◆ Problem to solve ◆
The entries below contain a stretch that opens with the line containing "text(e strong against" and closes with the line containing "text((classic)"; set down that stretch exactly, both ends included, and nothing else.

(Stored data entries)
^^^^^^^^^^^^^^^^
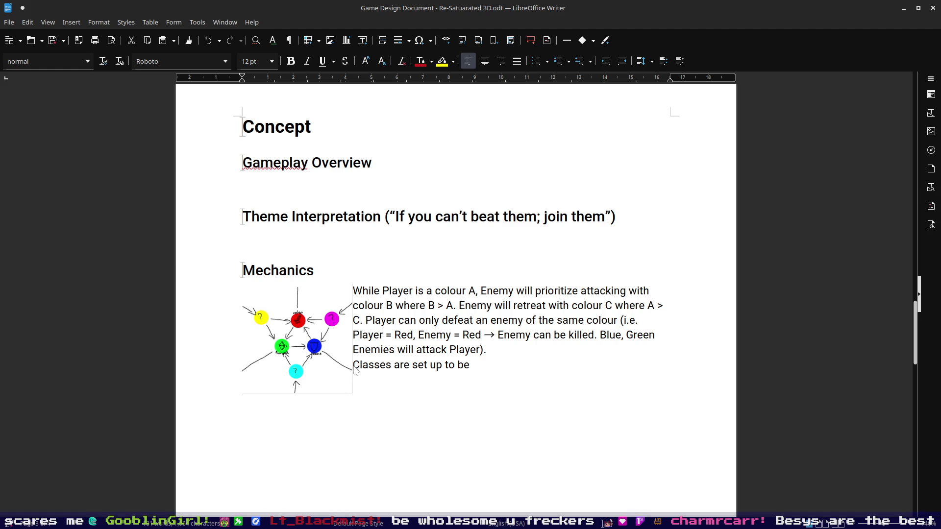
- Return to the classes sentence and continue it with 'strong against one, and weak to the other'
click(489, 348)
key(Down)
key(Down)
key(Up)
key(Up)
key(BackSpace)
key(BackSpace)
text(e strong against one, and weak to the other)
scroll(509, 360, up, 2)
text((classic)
^^^^^^^^^^^^^^^^
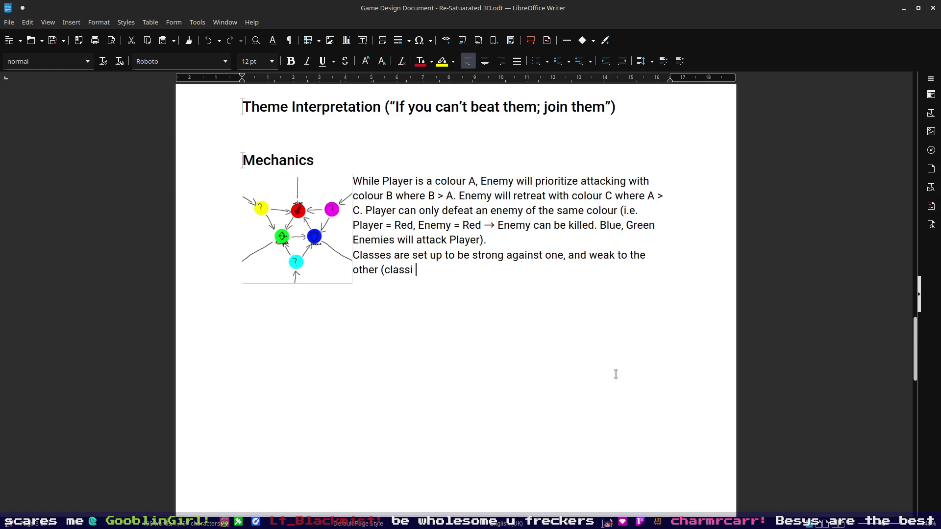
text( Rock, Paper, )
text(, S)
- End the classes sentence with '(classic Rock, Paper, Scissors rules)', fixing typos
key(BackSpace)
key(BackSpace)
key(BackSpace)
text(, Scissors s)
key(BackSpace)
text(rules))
^^^^^^^^^^^^^^^^
◆ Result ◆
text(e strong against one, and weak to the other)
scroll(509, 360, up, 2)
text((classic)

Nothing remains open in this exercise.